§ **ASSIGNED TASK**: Count the lines in the entries below that contain the string "systemctl", and give only that number.

§ **DATA FOR THIS TASK**:

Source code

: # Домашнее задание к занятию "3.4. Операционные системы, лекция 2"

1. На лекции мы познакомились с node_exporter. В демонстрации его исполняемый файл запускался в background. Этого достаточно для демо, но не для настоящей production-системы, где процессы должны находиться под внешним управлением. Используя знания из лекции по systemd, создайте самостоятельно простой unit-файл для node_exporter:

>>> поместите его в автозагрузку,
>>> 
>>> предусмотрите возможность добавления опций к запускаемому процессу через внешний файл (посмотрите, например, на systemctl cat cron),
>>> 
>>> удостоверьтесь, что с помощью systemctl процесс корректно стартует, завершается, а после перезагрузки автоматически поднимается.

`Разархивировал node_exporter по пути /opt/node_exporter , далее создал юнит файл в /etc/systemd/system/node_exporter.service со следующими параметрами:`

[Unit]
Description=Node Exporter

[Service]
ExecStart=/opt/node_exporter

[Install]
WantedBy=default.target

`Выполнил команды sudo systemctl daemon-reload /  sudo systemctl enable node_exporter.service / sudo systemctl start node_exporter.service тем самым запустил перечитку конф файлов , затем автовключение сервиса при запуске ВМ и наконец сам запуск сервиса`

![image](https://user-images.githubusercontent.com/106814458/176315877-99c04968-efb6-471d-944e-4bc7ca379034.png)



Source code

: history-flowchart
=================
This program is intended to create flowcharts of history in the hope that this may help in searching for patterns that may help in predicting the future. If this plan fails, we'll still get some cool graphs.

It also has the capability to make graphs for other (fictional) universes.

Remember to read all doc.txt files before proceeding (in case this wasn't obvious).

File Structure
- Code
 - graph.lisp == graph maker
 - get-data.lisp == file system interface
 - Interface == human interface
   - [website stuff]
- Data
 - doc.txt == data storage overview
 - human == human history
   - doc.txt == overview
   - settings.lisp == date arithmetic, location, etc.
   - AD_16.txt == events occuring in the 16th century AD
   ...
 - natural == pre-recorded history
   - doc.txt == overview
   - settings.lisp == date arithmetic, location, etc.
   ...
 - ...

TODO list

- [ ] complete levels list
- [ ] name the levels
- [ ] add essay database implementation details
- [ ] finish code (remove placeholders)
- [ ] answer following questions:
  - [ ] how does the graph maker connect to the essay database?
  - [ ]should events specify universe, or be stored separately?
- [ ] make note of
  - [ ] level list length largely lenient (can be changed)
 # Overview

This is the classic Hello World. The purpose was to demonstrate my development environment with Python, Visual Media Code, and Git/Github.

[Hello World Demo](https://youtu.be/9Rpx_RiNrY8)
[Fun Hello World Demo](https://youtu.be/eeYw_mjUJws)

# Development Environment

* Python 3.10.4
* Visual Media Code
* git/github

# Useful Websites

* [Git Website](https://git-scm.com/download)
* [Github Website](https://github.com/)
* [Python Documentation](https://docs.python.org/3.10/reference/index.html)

§ **REPLY TO THE TASK**: 3